Once we have analysed the data for the past, we can extrapolate the results to the future. So, according to the figures, we can estimate that, if there is no significant change in the evolution of vessel size, a container ship with capacity of 30,000 TEUs would not exceed 17 metres in draught and the length would hardly reach the 425 metres. With regard to the beam, the trends show a possible increase in that dimension, so possibly they could reach 65 metres across the beam. Even though vessel size is growing, it is clear that the dimensions wouldn’t change that much in relation to capacity.

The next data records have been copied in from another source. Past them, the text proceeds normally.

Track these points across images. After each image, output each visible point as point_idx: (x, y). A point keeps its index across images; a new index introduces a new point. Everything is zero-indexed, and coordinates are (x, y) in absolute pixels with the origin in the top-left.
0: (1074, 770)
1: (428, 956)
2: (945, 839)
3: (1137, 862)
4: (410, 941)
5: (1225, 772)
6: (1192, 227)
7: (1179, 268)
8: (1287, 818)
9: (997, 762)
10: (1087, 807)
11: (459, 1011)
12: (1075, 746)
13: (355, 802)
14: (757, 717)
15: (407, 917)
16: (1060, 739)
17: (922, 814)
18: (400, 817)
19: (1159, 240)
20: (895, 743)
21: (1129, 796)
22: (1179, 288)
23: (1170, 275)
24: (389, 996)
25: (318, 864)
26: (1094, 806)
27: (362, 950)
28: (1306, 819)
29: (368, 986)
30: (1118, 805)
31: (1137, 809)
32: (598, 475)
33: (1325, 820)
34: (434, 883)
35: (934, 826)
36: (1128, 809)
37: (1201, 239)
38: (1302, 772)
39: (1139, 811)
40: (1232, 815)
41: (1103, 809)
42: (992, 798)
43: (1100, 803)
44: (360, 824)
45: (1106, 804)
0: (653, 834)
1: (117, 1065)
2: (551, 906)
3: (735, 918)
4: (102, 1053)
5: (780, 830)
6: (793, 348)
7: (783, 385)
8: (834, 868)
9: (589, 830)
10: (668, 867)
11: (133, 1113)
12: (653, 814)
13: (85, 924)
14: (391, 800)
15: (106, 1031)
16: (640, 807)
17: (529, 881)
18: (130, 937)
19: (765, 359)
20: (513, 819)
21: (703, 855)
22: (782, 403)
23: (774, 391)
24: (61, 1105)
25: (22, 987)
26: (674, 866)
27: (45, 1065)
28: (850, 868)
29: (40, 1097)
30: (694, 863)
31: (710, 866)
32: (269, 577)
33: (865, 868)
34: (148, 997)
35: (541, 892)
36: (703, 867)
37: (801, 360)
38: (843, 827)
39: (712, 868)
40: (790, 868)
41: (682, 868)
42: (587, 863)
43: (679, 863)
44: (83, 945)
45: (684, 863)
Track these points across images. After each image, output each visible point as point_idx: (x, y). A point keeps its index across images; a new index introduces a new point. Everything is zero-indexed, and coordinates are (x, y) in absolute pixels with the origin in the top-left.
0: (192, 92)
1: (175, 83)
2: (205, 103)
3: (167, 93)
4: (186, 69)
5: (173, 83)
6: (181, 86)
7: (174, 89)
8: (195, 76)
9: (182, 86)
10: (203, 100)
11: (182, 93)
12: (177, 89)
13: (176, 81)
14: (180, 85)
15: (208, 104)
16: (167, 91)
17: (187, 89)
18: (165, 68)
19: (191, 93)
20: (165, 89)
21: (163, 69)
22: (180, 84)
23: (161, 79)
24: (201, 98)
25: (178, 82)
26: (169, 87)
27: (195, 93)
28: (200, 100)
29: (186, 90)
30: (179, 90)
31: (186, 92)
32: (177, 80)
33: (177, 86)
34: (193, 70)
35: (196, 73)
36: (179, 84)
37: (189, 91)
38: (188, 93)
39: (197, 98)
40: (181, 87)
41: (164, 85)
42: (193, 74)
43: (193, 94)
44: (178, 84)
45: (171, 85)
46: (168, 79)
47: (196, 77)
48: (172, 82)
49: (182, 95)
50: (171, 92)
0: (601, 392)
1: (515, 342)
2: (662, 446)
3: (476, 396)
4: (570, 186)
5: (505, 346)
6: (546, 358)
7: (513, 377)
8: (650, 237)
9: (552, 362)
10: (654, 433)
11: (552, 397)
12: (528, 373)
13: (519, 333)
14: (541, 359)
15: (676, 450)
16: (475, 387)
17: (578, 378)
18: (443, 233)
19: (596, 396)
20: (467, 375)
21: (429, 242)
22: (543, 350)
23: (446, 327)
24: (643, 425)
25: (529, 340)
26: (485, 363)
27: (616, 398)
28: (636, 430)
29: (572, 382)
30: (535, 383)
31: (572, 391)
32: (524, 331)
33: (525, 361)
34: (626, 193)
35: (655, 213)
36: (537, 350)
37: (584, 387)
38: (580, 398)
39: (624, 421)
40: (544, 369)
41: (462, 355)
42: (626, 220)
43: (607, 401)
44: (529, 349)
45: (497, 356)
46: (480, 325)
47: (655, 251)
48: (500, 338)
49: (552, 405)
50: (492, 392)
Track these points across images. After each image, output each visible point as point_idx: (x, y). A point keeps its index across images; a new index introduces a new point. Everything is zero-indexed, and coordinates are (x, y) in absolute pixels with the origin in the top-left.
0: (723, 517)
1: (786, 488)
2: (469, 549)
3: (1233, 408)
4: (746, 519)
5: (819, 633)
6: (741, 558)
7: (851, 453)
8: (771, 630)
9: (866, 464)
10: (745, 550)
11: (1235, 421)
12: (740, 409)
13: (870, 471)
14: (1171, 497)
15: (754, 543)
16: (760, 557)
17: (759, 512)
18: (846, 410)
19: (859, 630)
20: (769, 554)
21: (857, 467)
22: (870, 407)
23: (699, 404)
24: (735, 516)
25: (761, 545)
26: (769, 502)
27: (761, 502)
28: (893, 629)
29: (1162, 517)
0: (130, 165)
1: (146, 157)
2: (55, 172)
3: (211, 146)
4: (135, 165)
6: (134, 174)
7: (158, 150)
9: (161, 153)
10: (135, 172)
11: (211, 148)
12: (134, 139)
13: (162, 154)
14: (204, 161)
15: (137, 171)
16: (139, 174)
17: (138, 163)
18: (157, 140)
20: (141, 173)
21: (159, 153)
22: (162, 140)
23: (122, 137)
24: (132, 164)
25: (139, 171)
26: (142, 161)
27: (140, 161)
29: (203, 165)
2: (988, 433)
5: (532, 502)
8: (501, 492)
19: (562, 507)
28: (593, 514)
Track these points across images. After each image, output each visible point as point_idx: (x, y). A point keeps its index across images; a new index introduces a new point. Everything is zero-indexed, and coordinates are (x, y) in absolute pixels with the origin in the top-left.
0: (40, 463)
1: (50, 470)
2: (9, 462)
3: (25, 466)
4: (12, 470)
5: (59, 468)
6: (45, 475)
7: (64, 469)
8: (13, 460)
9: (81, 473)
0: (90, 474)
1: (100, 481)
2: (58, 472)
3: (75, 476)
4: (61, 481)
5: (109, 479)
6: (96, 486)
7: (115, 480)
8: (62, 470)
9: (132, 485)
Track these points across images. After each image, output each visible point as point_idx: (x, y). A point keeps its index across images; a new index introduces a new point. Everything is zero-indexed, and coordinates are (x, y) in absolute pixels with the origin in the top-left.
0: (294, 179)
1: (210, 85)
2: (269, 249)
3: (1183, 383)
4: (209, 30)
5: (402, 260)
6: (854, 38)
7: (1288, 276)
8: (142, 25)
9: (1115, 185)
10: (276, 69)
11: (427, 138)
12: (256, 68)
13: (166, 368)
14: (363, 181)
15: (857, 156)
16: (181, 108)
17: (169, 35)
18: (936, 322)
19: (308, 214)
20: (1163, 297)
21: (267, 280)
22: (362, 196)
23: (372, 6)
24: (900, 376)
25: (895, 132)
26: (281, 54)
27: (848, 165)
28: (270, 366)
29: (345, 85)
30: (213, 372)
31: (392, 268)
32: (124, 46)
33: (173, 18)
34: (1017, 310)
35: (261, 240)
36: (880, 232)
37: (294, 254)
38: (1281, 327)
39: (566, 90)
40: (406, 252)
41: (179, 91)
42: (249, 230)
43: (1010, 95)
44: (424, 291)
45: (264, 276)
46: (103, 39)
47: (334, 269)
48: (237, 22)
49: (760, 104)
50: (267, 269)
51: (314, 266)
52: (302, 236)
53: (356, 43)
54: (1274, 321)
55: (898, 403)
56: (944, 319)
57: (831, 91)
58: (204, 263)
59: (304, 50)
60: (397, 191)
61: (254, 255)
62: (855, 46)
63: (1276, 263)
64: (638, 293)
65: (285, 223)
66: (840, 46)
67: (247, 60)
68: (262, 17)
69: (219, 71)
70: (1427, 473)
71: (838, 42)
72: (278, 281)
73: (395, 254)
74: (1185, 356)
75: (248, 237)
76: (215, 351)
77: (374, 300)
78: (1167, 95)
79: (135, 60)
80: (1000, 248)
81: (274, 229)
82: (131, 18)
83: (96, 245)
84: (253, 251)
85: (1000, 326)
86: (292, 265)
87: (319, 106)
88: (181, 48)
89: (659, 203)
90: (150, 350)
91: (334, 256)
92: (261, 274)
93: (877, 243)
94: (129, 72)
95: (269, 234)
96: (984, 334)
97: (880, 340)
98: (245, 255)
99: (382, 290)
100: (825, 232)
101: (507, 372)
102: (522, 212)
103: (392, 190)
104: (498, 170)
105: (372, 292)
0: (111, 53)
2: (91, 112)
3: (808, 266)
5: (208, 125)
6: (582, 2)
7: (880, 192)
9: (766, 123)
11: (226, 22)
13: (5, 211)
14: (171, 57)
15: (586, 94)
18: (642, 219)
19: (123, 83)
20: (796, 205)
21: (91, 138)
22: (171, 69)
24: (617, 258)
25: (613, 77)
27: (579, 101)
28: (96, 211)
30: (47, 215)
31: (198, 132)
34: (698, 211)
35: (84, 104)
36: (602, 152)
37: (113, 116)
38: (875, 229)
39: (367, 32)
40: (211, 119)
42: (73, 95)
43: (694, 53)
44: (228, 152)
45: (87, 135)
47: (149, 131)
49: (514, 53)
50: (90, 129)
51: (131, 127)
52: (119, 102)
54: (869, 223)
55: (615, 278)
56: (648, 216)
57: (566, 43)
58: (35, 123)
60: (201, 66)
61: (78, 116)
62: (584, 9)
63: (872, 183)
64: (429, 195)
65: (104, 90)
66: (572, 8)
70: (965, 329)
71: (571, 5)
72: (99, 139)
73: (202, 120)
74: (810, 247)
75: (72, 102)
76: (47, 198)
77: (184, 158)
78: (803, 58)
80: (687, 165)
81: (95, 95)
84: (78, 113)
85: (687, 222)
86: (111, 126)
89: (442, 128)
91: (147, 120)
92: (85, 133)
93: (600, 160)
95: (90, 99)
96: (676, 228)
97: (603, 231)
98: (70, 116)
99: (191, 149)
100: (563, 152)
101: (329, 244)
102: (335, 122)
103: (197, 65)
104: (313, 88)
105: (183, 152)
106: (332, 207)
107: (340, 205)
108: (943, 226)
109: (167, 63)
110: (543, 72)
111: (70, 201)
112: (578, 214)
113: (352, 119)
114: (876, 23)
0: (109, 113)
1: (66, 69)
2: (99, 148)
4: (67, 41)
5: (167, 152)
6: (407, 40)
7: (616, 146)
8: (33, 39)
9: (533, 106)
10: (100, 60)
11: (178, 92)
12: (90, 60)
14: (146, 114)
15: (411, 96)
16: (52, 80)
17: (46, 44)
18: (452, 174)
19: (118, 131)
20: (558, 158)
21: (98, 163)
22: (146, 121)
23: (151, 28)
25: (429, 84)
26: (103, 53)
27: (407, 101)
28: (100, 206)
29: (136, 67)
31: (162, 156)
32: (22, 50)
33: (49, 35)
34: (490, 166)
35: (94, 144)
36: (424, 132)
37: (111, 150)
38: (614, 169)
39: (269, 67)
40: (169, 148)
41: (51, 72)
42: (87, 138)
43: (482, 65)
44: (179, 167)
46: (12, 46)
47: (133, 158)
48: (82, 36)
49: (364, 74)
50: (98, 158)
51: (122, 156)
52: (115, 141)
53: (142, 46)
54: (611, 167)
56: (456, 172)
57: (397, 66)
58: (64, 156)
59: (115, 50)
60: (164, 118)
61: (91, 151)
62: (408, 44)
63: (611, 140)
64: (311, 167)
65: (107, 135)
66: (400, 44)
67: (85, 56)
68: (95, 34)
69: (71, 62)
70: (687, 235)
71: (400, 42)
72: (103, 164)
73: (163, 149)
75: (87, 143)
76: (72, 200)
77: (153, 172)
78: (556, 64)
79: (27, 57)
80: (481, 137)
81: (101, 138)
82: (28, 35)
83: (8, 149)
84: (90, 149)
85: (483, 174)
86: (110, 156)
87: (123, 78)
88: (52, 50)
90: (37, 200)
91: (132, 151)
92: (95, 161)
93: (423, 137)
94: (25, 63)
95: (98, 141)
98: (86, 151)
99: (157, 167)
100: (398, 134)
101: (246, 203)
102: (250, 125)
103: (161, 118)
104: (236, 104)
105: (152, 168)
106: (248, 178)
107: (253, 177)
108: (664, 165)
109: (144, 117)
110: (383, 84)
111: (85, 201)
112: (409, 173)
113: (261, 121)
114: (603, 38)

Summing up, the evolution of container ships is not finished. Based on data from the past, we can predict the dimensions of a potential container ship with capacity of 30,000 TEUs. However, any technological disruption could change this evolution substantially. We put these estimations in more context by analysing different influencing factors and dependencies. Any new generation of container ships would face a declining number of ports able to handle them. So, will ports be able to upgrade their infrastructures?
Another important factor to consider is that the limits in container-ship size seem much more limited by business strategy and canal dimensions than by technical constraints.
Environmental factors could be a significant driving force in the current climate crisis caused by global warming. Will ships be bigger and with more efficient engines to reduce the number of externalities per TEU? Will the pressure of ports and cities charging vessels based on emissions favour smaller container ships?